▶ [EXTRAIT DU TEXTE]
Par un arrêt rendu le 8 mars 2018, la Cour de justice de l’Union européenne a précisé la portée de la directive 2004/39/CE concernant les marchés d’instruments financiers, dite « MiFID », à l’égard des mesures de police administrative prises par une autorité nationale à l’encontre d’un conseiller financier. En l’espèce, un conseiller financier exerçant son activité en dehors des locaux de l’entreprise pour le compte exclusif d’un intermédiaire habilité a fait l’objet d’une décision d’interdiction temporaire d’exercice de son activité pour une durée d’un an. Cette mesure conservatoire, prise par l’autorité de régulation nationale compétente, était motivée par le fait que l’intéressé faisait l’objet d’une procédure pénale, sans lien avec une éventuelle méconnaissance des règles régissant sa profession.
Saisi d’un recours contre cette décision, le juge administratif national a été conduit à interroger la Cour de justice sur la compatibilité de la législation interne fondant une telle sanction avec le droit de l’Union. La juridiction de renvoi se demandait en substance si la directive MiFID et les libertés fondamentales garanties par le traité sur le fonctionnement de l’Union européenne s’opposaient à une réglementation nationale permettant à une autorité de suspendre, de manière discrétionnaire, l’activité d’un conseiller financier en raison de faits étrangers à la violation des règles professionnelles issues de cette directive. La question de droit posée à la Cour était donc de déterminer si le statut et la surveillance des intermédiaires agissant en qualité d’agent lié relevaient du champ d’harmonisation de la directive MiFID ou, à défaut, des libertés de circulation, au point de priver les États membres de la faculté d’édicter des mesures de suspension fondées sur des considérations de droit commun.

▶ [FICHES À UTILISER]
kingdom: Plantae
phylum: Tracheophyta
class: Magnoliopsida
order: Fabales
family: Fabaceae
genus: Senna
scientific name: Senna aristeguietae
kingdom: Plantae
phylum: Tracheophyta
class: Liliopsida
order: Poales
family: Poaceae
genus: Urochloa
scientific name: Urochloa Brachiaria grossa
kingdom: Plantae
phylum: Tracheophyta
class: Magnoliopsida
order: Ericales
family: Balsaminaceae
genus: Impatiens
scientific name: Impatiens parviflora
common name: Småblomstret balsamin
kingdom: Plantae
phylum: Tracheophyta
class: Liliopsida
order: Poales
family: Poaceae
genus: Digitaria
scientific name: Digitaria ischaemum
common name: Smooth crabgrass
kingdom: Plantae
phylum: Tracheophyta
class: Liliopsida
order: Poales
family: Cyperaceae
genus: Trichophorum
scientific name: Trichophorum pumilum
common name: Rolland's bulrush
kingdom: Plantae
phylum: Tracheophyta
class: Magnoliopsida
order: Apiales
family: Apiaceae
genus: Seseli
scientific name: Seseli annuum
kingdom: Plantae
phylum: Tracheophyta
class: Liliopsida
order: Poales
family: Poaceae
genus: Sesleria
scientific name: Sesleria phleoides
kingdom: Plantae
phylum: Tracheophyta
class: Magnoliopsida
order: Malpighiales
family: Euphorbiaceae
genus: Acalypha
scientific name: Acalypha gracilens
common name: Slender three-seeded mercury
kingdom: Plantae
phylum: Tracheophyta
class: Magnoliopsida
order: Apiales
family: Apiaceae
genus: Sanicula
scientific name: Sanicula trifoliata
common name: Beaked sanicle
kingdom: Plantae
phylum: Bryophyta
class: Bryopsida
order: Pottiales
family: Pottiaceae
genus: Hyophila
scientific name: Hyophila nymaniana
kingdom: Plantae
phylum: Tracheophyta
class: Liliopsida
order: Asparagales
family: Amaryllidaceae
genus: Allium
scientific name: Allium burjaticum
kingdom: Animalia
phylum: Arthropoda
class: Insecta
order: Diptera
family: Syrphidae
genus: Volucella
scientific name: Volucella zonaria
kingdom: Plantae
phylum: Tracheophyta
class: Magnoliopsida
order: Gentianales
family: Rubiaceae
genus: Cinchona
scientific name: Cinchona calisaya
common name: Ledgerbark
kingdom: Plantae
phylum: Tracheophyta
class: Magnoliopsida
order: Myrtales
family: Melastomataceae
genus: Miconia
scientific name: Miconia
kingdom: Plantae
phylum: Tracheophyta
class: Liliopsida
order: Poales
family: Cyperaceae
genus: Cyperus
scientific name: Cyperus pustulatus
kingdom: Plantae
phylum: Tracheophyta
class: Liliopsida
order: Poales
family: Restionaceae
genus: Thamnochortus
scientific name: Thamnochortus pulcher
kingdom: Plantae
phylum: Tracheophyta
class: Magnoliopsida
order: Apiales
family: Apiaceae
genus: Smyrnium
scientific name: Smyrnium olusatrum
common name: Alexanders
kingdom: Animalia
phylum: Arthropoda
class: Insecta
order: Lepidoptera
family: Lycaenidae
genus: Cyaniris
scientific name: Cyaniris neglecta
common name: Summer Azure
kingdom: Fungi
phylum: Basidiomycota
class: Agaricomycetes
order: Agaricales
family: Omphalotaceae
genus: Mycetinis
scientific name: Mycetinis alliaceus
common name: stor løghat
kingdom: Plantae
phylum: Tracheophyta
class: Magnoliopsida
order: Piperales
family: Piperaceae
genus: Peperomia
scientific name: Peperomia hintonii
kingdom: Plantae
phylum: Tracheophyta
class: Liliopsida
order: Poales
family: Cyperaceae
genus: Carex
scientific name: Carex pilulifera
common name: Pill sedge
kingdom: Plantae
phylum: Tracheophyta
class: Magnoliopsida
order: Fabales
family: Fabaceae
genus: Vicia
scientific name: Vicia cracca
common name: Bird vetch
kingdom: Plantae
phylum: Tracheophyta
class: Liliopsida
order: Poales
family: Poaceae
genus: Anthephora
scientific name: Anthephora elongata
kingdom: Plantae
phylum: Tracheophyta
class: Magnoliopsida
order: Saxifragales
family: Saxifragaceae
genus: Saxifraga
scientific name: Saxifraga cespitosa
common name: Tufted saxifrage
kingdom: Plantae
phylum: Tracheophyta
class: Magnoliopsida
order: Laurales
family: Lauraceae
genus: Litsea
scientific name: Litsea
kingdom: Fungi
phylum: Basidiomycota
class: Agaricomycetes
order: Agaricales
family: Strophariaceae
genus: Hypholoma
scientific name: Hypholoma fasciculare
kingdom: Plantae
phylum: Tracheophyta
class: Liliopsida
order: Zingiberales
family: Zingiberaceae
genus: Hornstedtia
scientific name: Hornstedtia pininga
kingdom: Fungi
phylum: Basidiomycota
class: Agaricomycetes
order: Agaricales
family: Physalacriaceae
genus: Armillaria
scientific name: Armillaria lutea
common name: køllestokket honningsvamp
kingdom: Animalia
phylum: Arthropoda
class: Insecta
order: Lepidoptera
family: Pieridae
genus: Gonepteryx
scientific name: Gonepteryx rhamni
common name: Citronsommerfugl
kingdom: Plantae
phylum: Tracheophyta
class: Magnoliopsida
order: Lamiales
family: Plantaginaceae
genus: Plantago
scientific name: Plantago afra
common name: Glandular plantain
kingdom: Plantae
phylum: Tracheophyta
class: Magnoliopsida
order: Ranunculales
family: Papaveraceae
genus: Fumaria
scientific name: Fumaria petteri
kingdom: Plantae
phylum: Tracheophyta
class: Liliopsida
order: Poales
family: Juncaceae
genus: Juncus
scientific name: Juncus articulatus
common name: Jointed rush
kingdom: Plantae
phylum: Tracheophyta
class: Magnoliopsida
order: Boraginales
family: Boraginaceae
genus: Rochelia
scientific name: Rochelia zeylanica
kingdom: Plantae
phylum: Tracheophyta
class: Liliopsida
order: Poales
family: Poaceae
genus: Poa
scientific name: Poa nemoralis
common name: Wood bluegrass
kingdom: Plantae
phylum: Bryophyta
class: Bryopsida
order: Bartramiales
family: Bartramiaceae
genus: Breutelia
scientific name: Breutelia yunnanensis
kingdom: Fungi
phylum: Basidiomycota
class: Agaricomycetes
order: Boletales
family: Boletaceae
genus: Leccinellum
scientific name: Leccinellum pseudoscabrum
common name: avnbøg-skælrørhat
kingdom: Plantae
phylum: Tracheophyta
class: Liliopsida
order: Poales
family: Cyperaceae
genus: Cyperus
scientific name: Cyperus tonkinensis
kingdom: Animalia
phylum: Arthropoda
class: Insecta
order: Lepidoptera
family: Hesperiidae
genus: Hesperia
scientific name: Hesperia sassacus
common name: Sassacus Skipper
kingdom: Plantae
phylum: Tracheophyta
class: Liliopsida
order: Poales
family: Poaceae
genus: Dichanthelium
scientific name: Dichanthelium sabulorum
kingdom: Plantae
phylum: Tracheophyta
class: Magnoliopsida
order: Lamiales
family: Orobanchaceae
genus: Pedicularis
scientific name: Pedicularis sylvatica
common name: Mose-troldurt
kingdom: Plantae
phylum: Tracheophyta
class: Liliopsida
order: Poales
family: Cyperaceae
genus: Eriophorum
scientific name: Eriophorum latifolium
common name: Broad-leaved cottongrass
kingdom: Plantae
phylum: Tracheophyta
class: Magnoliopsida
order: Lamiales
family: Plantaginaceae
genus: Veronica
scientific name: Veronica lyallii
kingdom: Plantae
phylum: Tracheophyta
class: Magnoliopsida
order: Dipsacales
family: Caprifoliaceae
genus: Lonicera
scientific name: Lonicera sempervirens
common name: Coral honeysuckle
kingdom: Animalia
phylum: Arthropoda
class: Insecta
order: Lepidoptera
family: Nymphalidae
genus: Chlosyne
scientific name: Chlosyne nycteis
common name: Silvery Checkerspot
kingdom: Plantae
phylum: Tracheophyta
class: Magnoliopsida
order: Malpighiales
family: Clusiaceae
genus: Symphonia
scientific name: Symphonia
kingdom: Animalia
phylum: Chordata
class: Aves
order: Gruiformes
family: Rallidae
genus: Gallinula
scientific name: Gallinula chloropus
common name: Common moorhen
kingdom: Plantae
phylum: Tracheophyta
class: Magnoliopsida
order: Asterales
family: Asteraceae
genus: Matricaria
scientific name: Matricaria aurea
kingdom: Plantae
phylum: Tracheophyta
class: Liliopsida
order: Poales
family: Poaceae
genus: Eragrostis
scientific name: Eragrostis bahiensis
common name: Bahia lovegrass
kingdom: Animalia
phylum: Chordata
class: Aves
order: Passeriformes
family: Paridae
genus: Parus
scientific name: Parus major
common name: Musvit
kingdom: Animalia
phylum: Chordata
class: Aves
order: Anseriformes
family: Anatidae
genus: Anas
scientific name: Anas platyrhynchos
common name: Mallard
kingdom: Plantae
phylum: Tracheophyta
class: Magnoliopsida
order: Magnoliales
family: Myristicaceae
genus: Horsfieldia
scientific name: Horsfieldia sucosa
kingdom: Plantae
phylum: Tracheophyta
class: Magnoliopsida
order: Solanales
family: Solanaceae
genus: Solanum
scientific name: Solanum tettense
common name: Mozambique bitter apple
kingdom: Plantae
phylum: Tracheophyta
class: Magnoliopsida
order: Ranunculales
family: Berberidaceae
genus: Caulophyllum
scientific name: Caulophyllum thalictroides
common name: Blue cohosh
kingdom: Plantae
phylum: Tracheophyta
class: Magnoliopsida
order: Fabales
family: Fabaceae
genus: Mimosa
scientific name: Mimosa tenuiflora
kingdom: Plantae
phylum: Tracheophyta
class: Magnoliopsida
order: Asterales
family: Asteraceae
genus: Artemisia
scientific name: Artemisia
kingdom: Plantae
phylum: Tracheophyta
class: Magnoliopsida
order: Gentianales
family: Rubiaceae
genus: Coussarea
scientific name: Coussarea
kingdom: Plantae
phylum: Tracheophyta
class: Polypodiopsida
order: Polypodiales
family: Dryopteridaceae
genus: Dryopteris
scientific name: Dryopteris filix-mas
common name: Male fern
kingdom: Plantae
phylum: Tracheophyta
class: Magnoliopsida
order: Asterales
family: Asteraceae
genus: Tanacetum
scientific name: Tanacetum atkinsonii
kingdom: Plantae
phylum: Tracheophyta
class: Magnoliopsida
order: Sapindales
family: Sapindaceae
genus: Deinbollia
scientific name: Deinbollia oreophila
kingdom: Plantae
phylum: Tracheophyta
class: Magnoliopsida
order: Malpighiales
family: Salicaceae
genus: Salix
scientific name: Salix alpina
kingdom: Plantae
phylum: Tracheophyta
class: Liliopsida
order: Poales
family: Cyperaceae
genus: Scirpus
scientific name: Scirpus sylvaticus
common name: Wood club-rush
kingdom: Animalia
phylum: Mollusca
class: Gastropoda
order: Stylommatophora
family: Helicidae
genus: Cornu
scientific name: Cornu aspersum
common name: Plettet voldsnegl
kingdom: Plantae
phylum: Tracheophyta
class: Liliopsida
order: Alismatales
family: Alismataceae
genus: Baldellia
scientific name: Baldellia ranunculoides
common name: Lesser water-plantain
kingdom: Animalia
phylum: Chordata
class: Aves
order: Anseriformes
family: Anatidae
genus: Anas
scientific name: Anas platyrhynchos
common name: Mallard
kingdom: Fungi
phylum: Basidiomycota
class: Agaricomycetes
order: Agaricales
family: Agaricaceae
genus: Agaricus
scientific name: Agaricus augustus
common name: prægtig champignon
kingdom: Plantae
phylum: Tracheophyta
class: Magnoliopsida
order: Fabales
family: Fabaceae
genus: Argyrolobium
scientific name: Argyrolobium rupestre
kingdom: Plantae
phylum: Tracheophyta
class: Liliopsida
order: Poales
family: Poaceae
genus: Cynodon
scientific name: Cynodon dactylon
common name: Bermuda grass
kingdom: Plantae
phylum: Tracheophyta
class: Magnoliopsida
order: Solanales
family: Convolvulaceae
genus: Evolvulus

▶ [EXERCICES À FAIRE]
1. Disposez en liste JSON de chaînes, à raison d'une chaîne par ligne et sans les lignes vides, les lignes des fiches allant du début des fiches jusqu'à la ligne contenant "genus: Impatiens", celle-ci comprise.
2. Reprenez le texte sur l'arrêt de la Cour de justice relatif à la directive MiFID à la suite de sa dernière phrase et poursuivez-le.

▶ [RÉPONSES PAR EXERCICE]
1.
[
  "kingdom: Plantae",
  "phylum: Tracheophyta",
  "class: Magnoliopsida",
  "order: Fabales",
  "family: Fabaceae",
  "genus: Senna",
  "scientific name: Senna aristeguietae",
  "kingdom: Plantae",
  "phylum: Tracheophyta",
  "class: Liliopsida",
  "order: Poales",
  "family: Poaceae",
  "genus: Urochloa",
  "scientific name: Urochloa Brachiaria grossa",
  "kingdom: Plantae",
  "phylum: Tracheophyta",
  "class: Magnoliopsida",
  "order: Ericales",
  "family: Balsaminaceae",
  "genus: Impatiens"
]

2.
La Cour de justice a répondu par la négative, en jugeant qu’une telle interdiction temporaire ne relevait ni du champ d’application de la directive, ni de celui des articles 49 et 56 du Traité. Pour parvenir à cette conclusion, la Cour a soigneusement distingué la notion d’agent lié de celle d’entreprise d’investissement, estimant que la directive n’harmonisait pas les conditions d’exercice de l’activité des premiers. Elle a par ailleurs constaté que la situation litigieuse, dépourvue de tout élément d’extranéité, ne permettait pas d’invoquer les libertés d’établissement et de libre prestation des services.
Cette solution conduit à examiner la stricte délimitation du champ d’application de la directive MiFID opérée par la Cour (I), avant d’analyser les conséquences de cette interprétation sur l’autonomie réglementaire des États membres en matière de surveillance des intermédiaires financiers (II).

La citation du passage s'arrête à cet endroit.